Requests:
1 - Name every Toft's flavor in the bulleted list in the ice cream blog.
2 - Copy a passage word for word from the ice cream blog. Begin at the words "I knew my stomach" and stop after the words "one more stop.".

Text section:

● ● ●

Friday, December 31, 2010

They're Called Idiots.

Some people don't think it makes sense to eat ice cream in the winter.

Thursday, December 30, 2010

Toft's Ice Cream


I knew my stomach would start growling once we hit the Ohio Turnpike. The lunch I had back in Virginia would be a distant memory and Christmas cookies and clementines would not be enough fuel for 12 hours on the road. Naturally, I had a plan. If my anatomy were the solar system, my stomach would be the sun.

We stopped in Sandusky, a town introduced to me by my friends Candice and Logan during our Thanksgiving carpool to Virginia. Sandusky is the proverbial last outpost of Southern sprawl, possessing comfort food chains Lee's Famous Chicken and Cracker Barrel that are far more popular below the Mason-Dixon line. Recharged with chicken and biscuits, we were ready for the last 5 hours. But first we had one more stop.

Pictured is the "small" cone at Toft's. Having had their "small" once before, I knew to order a two piece at Lee's instead of a three piece. This regional dairy's dipping parlor offers dozens of flavor options, so stopping on each of my drives home seems mandatory. Here are some of the flavors I've enjoyed:
  • Orange Pineapple, orange ice cream with pineapple. (pictured, top)
  • Wedding Cake, white cake batter ice cream with red raspberry filling and cake pieces.
  • Graham Central Station, graham cracker ice cream with chocolate covered toffee and graham crackers. (pictured, bottom)
  • Bullpen Chocolate, a rich chocolate cookies and cream with a fudge ripple.

Saturday, December 11, 2010

Ben & Jerry's Snickerdoodle

Of the seasons' many gifts, love is second only to Christmas cookies. This winter season has also brought a new Dominick's grocery store in my neighborhood, and with it a variety of new ice cream options not previously available at Jewel. This includes flavors that have been ever-elusive (Haagen-Dazs Midnight Cookies and Cream and Ciao Bella's Blood Orange Sorbetto) but also Ben & Jerry's Snickerdoodle, which embraces the Christmas cookie spirit.

Ben & Jerry's came to the long overdue realization this year with their flavor Milk & Cookies that cookies can exist in ice cream fully-cooked, not simply its larval form. Cookie dough, while a good flavor in and out of ice cream, is cooked for a reason. Ben & Jerry's have done it once again with Snickerdoodle, mixing in the cinnamon sugar cookies with the cutesy-wootsy name in a buttery cinnamon and sweet cream ice cream. The flavor is only available for a Limited Time, so try it now if you can shop at places that aren't Jewel.

Saturday, December 4, 2010

Somewhere David Lynch is smiling.

● ● ●

Listed records:
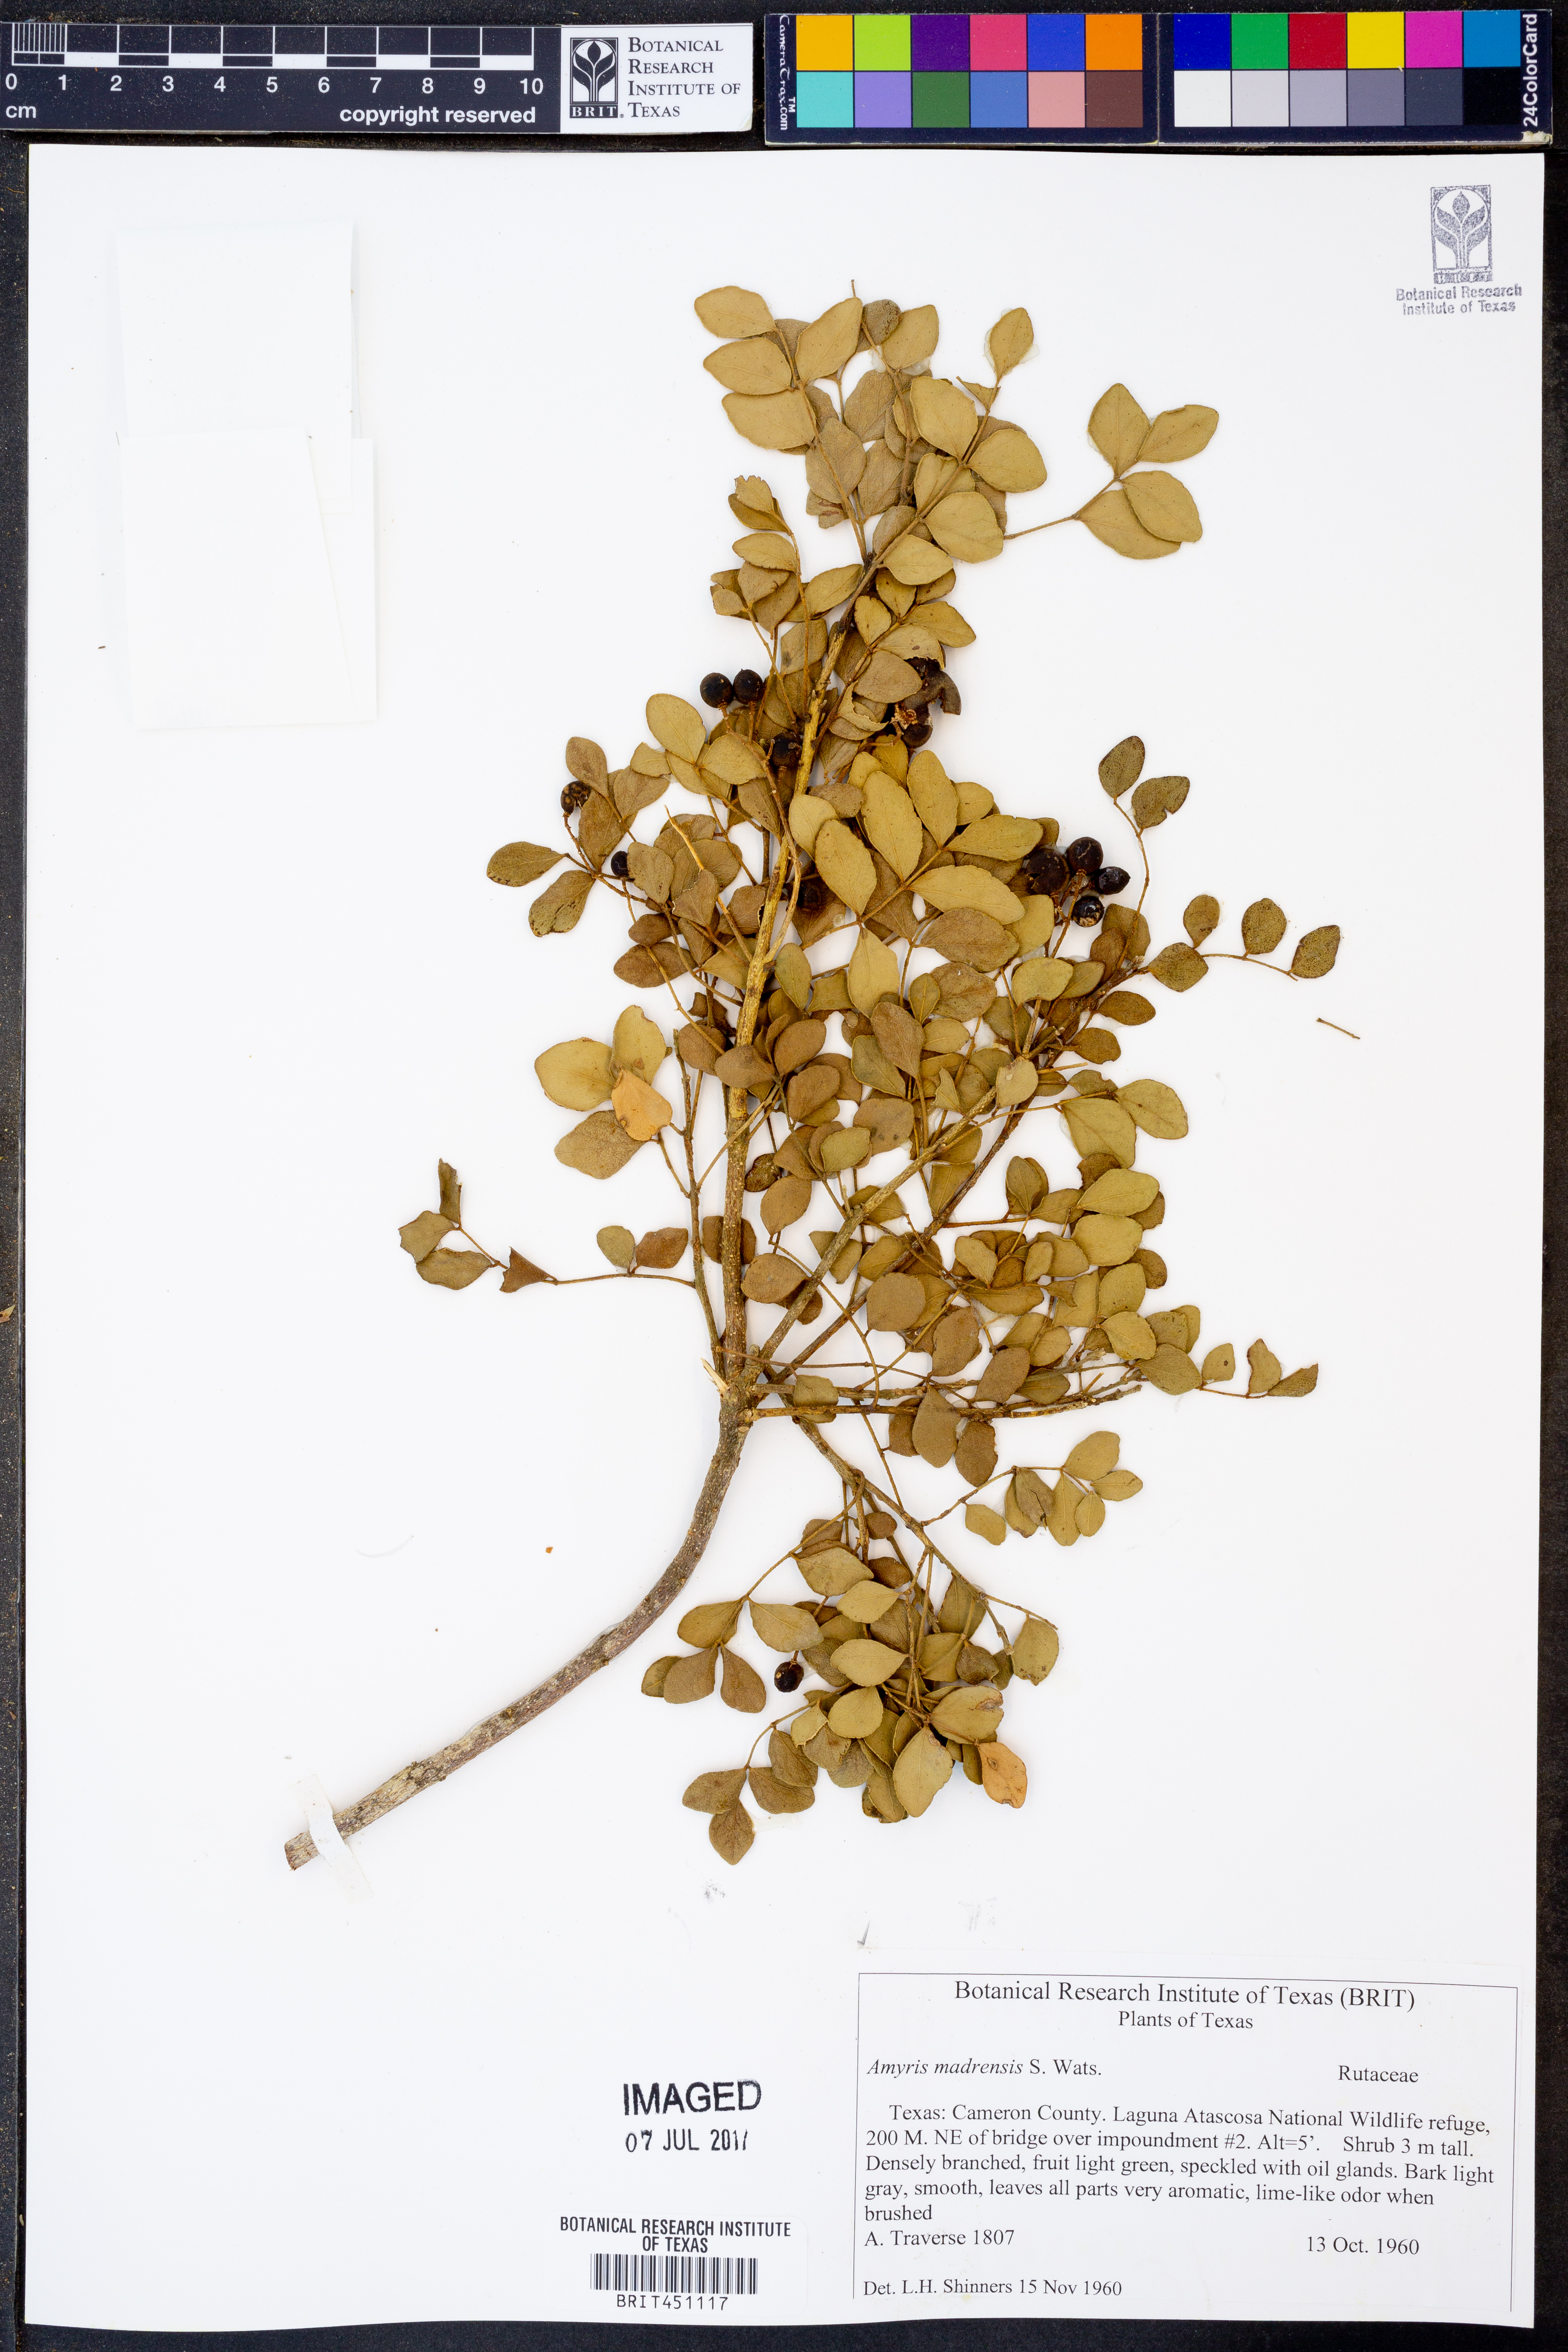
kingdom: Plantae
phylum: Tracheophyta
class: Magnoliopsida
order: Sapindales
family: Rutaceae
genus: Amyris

● ● ●

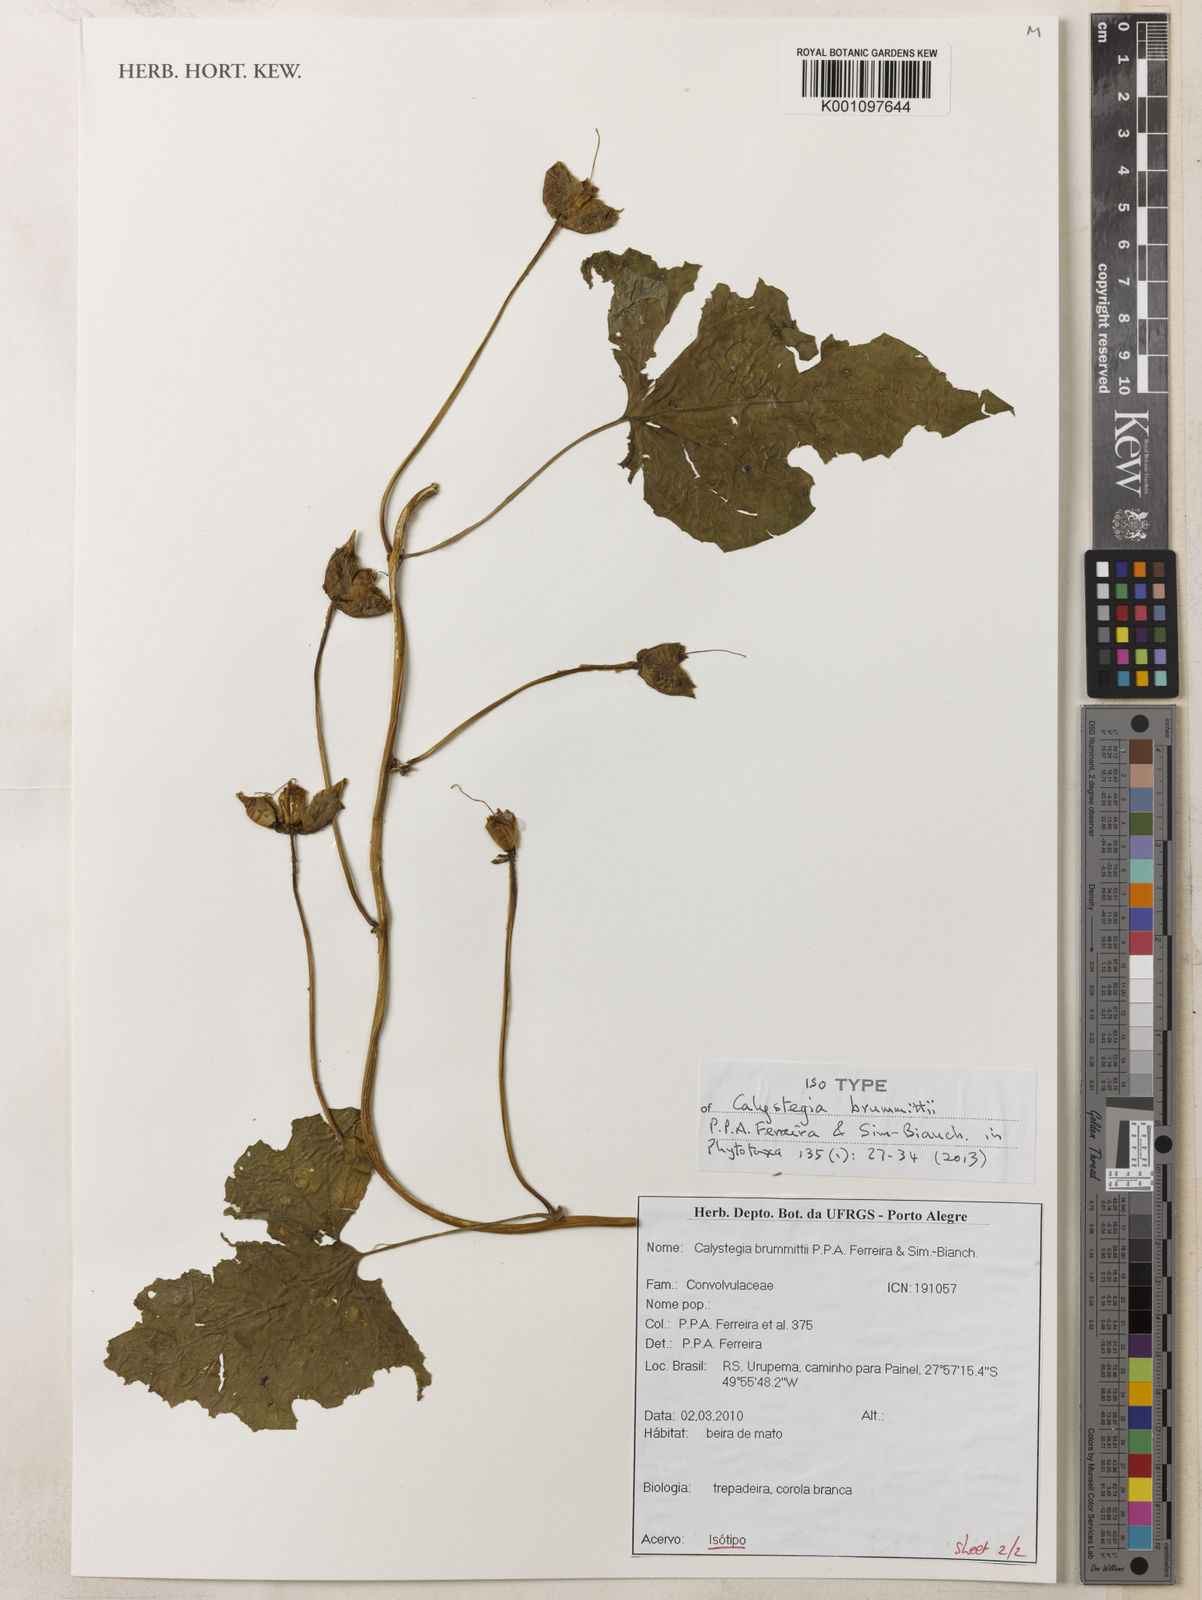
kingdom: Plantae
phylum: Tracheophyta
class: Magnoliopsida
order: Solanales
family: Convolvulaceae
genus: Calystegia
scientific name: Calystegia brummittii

● ● ●

Set of answers:
1 - Orange Pineapple, Wedding Cake, Graham Central Station, Bullpen Chocolate

2 -
I knew my stomach would start growling once we hit the Ohio Turnpike. The lunch I had back in Virginia would be a distant memory and Christmas cookies and clementines would not be enough fuel for 12 hours on the road. Naturally, I had a plan. If my anatomy were the solar system, my stomach would be the sun.

We stopped in Sandusky, a town introduced to me by my friends Candice and Logan during our Thanksgiving carpool to Virginia. Sandusky is the proverbial last outpost of Southern sprawl, possessing comfort food chains Lee's Famous Chicken and Cracker Barrel that are far more popular below the Mason-Dixon line. Recharged with chicken and biscuits, we were ready for the last 5 hours. But first we had one more stop.